Henriette de retour chez elle, trouva toute la maison en alarmes ; lady Stralson était blessée à la tête et au bras ; sa cousine Wateley gardait le lit à cause de l’effroi terrible qu’elle avait eu ; deux domestiques avaient presque été écrasés sur la place ; cependant Granwel n’en avait point imposé ; l’instant d’après son départ, les mêmes gens qui avaient attaqué le carrosse, en étaient devenus les défenseurs ; on avait ratrappé les chevaux, on avait aidé aux femmes à remonter dans la voiture, on les avait escortées jusqu’aux portes de Londres.

Lady Stralson pleurait bien plus amèrement la perte de sa fille, que les douleurs instantanées qu’elle éprouvait ; il était impossible de la consoler, et l’on allait se déterminer aux plus sérieuses démarches, lorsqu’Henriette parut et se précipita dans le sein de sa mère. Un mot éclaira tout, mais n’apprit rien à lady Wateley, qui n’avait pas douté que le perfide lord n’eût été l’unique auteur de ces nouveaux désastres. Miss Stralson rendit compte de ce qui s’était passé, et n’inquiéta que davantage. Si l’on se trouvait à l’invitation, il n’y avait plus à reculer, il fallait, dès le lendemain, devenir la femme de Granwel… Quel ennemi n’avait-on pas contre soi, si l’on y manquait ?

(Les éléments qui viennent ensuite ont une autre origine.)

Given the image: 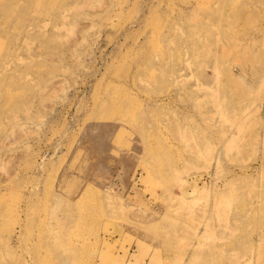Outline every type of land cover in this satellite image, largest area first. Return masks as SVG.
<instances>
[{"label": "rangeland", "instance_id": "1", "mask_svg": "<svg viewBox=\"0 0 264 264\" xmlns=\"http://www.w3.org/2000/svg\"><path fill=\"white\" fill-rule=\"evenodd\" d=\"M0 264H264V0H0Z\"/></svg>", "mask_w": 264, "mask_h": 264}, {"label": "bare ground", "instance_id": "2", "mask_svg": "<svg viewBox=\"0 0 264 264\" xmlns=\"http://www.w3.org/2000/svg\"><path fill=\"white\" fill-rule=\"evenodd\" d=\"M71 9H72V8H71ZM71 9H70V10H71ZM68 10H69V7H68ZM46 17H47V16H46ZM139 74H140V73H139ZM136 81H137V80H136ZM202 89L205 90L206 87H205V88H201L200 90H202ZM116 109H118V107H117ZM238 152H239V151H238ZM237 155H238V154H237ZM239 156H240V155H239ZM235 210H236V209H235ZM236 214L239 215L238 213H236ZM237 215H236V217H237ZM236 217H235V218H236ZM240 219H241V218H240ZM244 219H245V217H244ZM238 220H239V219H238ZM241 220H242V219H241ZM234 222H235V221H234ZM236 223H237V222H236ZM236 223H235V224H236ZM241 223H243V222H241ZM233 224H234V223H233ZM237 224H238V223H237ZM238 225H239V224H238ZM240 225H241V224H240ZM240 225H239V226H240ZM242 225H243V224H242ZM226 227H227V226H226ZM226 227H224V228H226ZM240 228H241V227H240ZM224 231H225V230H224Z\"/></svg>", "mask_w": 264, "mask_h": 264}]
</instances>
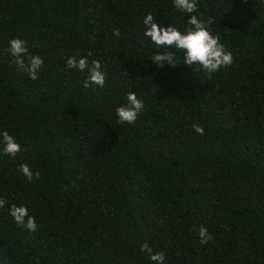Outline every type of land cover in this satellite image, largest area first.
<instances>
[{"label":"trees","instance_id":"1","mask_svg":"<svg viewBox=\"0 0 264 264\" xmlns=\"http://www.w3.org/2000/svg\"><path fill=\"white\" fill-rule=\"evenodd\" d=\"M197 7L233 56L212 74L180 52L175 67L151 62L174 49L143 35L147 14L190 27L173 0H0V133L21 146L0 149V264H155L144 242L163 264H264V0ZM13 38L42 57L37 80L10 63ZM69 56L98 60L104 87L84 88ZM128 92L144 108L121 124Z\"/></svg>","mask_w":264,"mask_h":264},{"label":"clouds","instance_id":"2","mask_svg":"<svg viewBox=\"0 0 264 264\" xmlns=\"http://www.w3.org/2000/svg\"><path fill=\"white\" fill-rule=\"evenodd\" d=\"M173 7L177 12L189 14L187 24L190 27L185 28L182 32L172 24L163 27L154 23V17L151 13L147 14L143 19L145 31L143 35L150 38L157 49H169L174 51L158 52L151 57V62L163 68L165 65L175 67L177 64L176 52H180L183 57L184 65L191 68L193 65H199L205 72L212 74L221 68L230 66L233 63V56L227 51L220 42V36L217 33L213 35L209 26L214 22L211 17L207 19L200 17L194 13L198 12L197 0H173ZM113 35L120 36L119 29H114ZM7 52L11 56L10 63L14 64L19 71L26 73L29 79L35 81L38 79V72L43 66V59L39 55H32L28 52L25 41L19 38H13L8 41ZM92 53L89 52L88 56ZM66 66L70 69H76L80 72L87 71L88 76L82 81L83 87L88 88L91 85L104 87L105 73L101 70V63L93 59L91 64L88 62L87 56L76 58L69 56L66 60ZM144 108L142 100L138 99L135 92H128L127 103L118 106L115 109L117 120L119 123H134L139 112ZM193 129L200 135H203V128L199 125H193ZM0 149L10 157H15L21 151V146L16 142L14 137L9 135L7 131L0 133ZM18 171L22 172L27 180L31 181L35 177L39 179V172L35 174L31 172L26 164H21ZM7 201L0 198V209L5 208ZM9 214L13 217L17 225L25 228L30 232H35L37 224L35 217L28 214V209L21 205L12 204L9 207ZM198 235L200 243L206 245L212 236L207 228L203 225L199 226ZM141 252L149 254V259L155 264H163L165 255L163 252L153 253L147 242L140 246Z\"/></svg>","mask_w":264,"mask_h":264}]
</instances>
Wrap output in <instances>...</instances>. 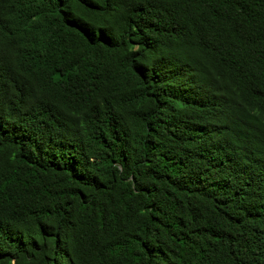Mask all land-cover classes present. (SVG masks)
<instances>
[{"label":"trees","instance_id":"obj_1","mask_svg":"<svg viewBox=\"0 0 264 264\" xmlns=\"http://www.w3.org/2000/svg\"><path fill=\"white\" fill-rule=\"evenodd\" d=\"M0 264H264V0H0Z\"/></svg>","mask_w":264,"mask_h":264}]
</instances>
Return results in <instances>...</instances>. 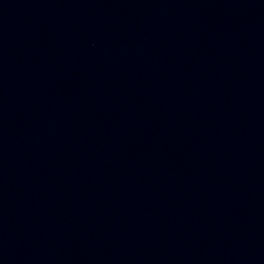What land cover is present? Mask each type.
Instances as JSON below:
<instances>
[{
	"label": "water",
	"instance_id": "1",
	"mask_svg": "<svg viewBox=\"0 0 264 264\" xmlns=\"http://www.w3.org/2000/svg\"><path fill=\"white\" fill-rule=\"evenodd\" d=\"M0 264H264V0H0Z\"/></svg>",
	"mask_w": 264,
	"mask_h": 264
}]
</instances>
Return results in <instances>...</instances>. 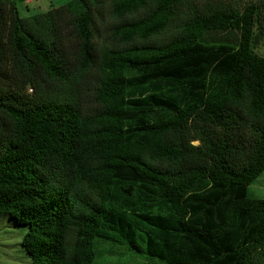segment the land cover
Returning <instances> with one entry per match:
<instances>
[{
	"label": "trees",
	"instance_id": "obj_1",
	"mask_svg": "<svg viewBox=\"0 0 264 264\" xmlns=\"http://www.w3.org/2000/svg\"><path fill=\"white\" fill-rule=\"evenodd\" d=\"M256 13L70 0L23 17L0 0V215L28 227L31 264H94L99 238L164 264H264ZM229 29L237 45L202 40Z\"/></svg>",
	"mask_w": 264,
	"mask_h": 264
},
{
	"label": "rangeland",
	"instance_id": "obj_2",
	"mask_svg": "<svg viewBox=\"0 0 264 264\" xmlns=\"http://www.w3.org/2000/svg\"><path fill=\"white\" fill-rule=\"evenodd\" d=\"M21 12L27 16L40 13L66 4L70 0H14ZM226 2L244 8L254 4L257 7L255 39L253 50L264 56V0H224ZM30 8V9H27ZM108 16L104 22H99L101 35H105ZM239 29L210 30L202 40L207 43H229L237 45L240 41ZM102 39V36L100 37ZM99 39V40H100ZM200 141H194L199 144ZM250 195L256 198H264V172L250 187ZM27 226L16 225V222L7 214L0 215V264H31V258L22 247L21 243L27 232ZM97 257L94 264H164L160 260L150 258L144 253L132 251L127 244L117 243L106 239L96 241Z\"/></svg>",
	"mask_w": 264,
	"mask_h": 264
},
{
	"label": "crops",
	"instance_id": "obj_3",
	"mask_svg": "<svg viewBox=\"0 0 264 264\" xmlns=\"http://www.w3.org/2000/svg\"><path fill=\"white\" fill-rule=\"evenodd\" d=\"M27 9H30V8L27 7ZM20 13H21V12H20ZM30 15H31V14H30ZM27 16H29V15H27ZM250 187H251V186H250ZM249 191H250V189H249Z\"/></svg>",
	"mask_w": 264,
	"mask_h": 264
}]
</instances>
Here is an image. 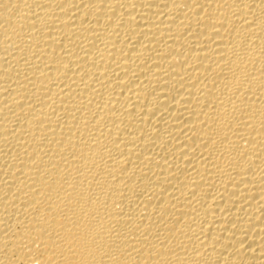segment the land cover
Returning a JSON list of instances; mask_svg holds the SVG:
<instances>
[{
    "label": "bare ground",
    "instance_id": "bare-ground-1",
    "mask_svg": "<svg viewBox=\"0 0 264 264\" xmlns=\"http://www.w3.org/2000/svg\"><path fill=\"white\" fill-rule=\"evenodd\" d=\"M0 264H264V0H0Z\"/></svg>",
    "mask_w": 264,
    "mask_h": 264
}]
</instances>
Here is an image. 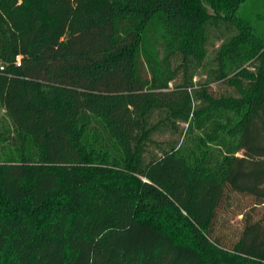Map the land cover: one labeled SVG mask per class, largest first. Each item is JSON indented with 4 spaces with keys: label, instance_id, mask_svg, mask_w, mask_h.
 Instances as JSON below:
<instances>
[{
    "label": "trees",
    "instance_id": "1",
    "mask_svg": "<svg viewBox=\"0 0 264 264\" xmlns=\"http://www.w3.org/2000/svg\"><path fill=\"white\" fill-rule=\"evenodd\" d=\"M0 62V264H264V0H0Z\"/></svg>",
    "mask_w": 264,
    "mask_h": 264
},
{
    "label": "rangeland",
    "instance_id": "2",
    "mask_svg": "<svg viewBox=\"0 0 264 264\" xmlns=\"http://www.w3.org/2000/svg\"><path fill=\"white\" fill-rule=\"evenodd\" d=\"M219 45V41H212L209 44L208 47V52L212 53L213 50ZM0 65H2V63L0 62ZM205 74L202 75H195L193 77V87L191 90H189L191 93L193 90H197V93L200 89H201V85L203 84V82H205ZM200 84H199V83ZM209 91L216 97H219L221 95H237V92L235 91V89L231 86H229L227 83L225 82H212L209 84L208 86ZM193 95V93H192ZM198 103V102H195ZM1 114L5 115V112L1 111ZM229 115H232V113H230ZM4 118H7V116L5 115ZM235 118H232V120H228L226 118V116L220 114L219 115V119L213 124V128L212 131L209 132L210 135H203L202 138L200 139L199 137H201L200 135H196V144L193 145L190 141L187 144L188 147H191L192 149L198 151H204L206 149V147L210 144V143H214V140L217 139L218 136H222V135H226L227 131L229 129H232L231 125L233 124ZM7 120V119H6ZM6 123H9V120L6 121ZM180 127L181 126H185L184 123H180L179 124ZM167 132L162 134V135H156V138H165L167 137ZM230 203H232L233 208H229L228 211L223 214L221 216V222H225L226 226H228L224 231H223V238L225 239L226 242H231L234 241L242 227V222H241V215L237 214L238 209H237V205H240V207L243 208V210H249L252 200L249 197H239L238 199H236L234 197L233 201H231ZM264 211V206L263 207H257L255 211H253L254 213H256V217H258V215ZM236 213V214H235Z\"/></svg>",
    "mask_w": 264,
    "mask_h": 264
},
{
    "label": "built area",
    "instance_id": "3",
    "mask_svg": "<svg viewBox=\"0 0 264 264\" xmlns=\"http://www.w3.org/2000/svg\"><path fill=\"white\" fill-rule=\"evenodd\" d=\"M2 68H3V67L0 65V70H2Z\"/></svg>",
    "mask_w": 264,
    "mask_h": 264
}]
</instances>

Dans cette terrible perplexité, lady Stralson voulait s’en retourner sur-le-champ à Herreford ; mais tout violent qu’était ce dessein, mettait-il cette malheureuse mère et sa fille à l’abri du courroux d’un homme, qui jurait de les poursuivre l’une et l’autre à l’extrémité de la terre, si elles lui manquaient de parole. Se plaindre… employer de puissantes protections, devenait-il un moyen plus sûr ? Il ne se mettait en usage qu’en aigrissant mille fois plus un être dont les passions étaient terribles, et la vengeance à redouter, lady Wateley penchait pour le mariage, il était difficile que miss Henriette trouva mieux ; un lord de la plus haute qualité… des biens immenses ; et l’ascendant qu’elle avait sur lui, ne devait-il pas convaincre Henriette qu’elle en ferait ce qu’elle voudrait toute sa vie ?

Mais le cœur de miss Stralson était bien loin de ce parti ; tout ce qu’elle éprouvait, en lui rendant son amant plus cher, ne servait qu’à lui faire détester davantage l’homme affreux qui s’acharnait à elle ; elle assura qu’elle préférait la mort aux propositions de lady Wateley ; et que la terrible nécessité où elle avait été de feindre avec le lord Granwel, le lui rendait encore plus odieux. On s’arrêta donc au projet de traîner, de recevoir le lord avec politesse, de continuer à nourrir ses feux par l’espoir, tandis que d’autre part, on les éteindrait à force de longueurs ; de terminer pendant ce temps-là les affaires qu’on avait à Londres, d’épouser secrètement Williams, et de s’en retourner un beau jour à Herreford, sans que Granwel pût s’en douter. Une fois-là, continuait-on, si cet homme dangereux poursuivait ses démarches, dirigées contre une femme en puissance de mari, elles acquéraient un genre de gravité qui répondait à lady Stralson et à sa fille de la protection des loix ; mais ce parti pouvait-il convenir ? Un homme aussi fougueux que Granwel, déjà trompé deux fois, ne serait-il pas fondé à croire qu’on travaillait à ce qu’il le fût une troisième ? et, dans ce cas, que n’avait-on pas à en appréhender ? Cependant ces réflexions n’étaient pas venues aux amies d’Henriette ; on s’en tint au projet adopté, et dès le lendemain, miss écrivit à son persécuteur que l’état de la santé de sa mère ne permettait pas qu’elle pût effectuer la promesse qu’elle avait faite ; elle suppliait instamment le lord de ne point s’en fâcher, de venir la consoler au contraire des regrets qu’elle éprouvait de ne pouvoir tenir sa parole, et de la tristesse qui l’accablait auprès d’une mère malade.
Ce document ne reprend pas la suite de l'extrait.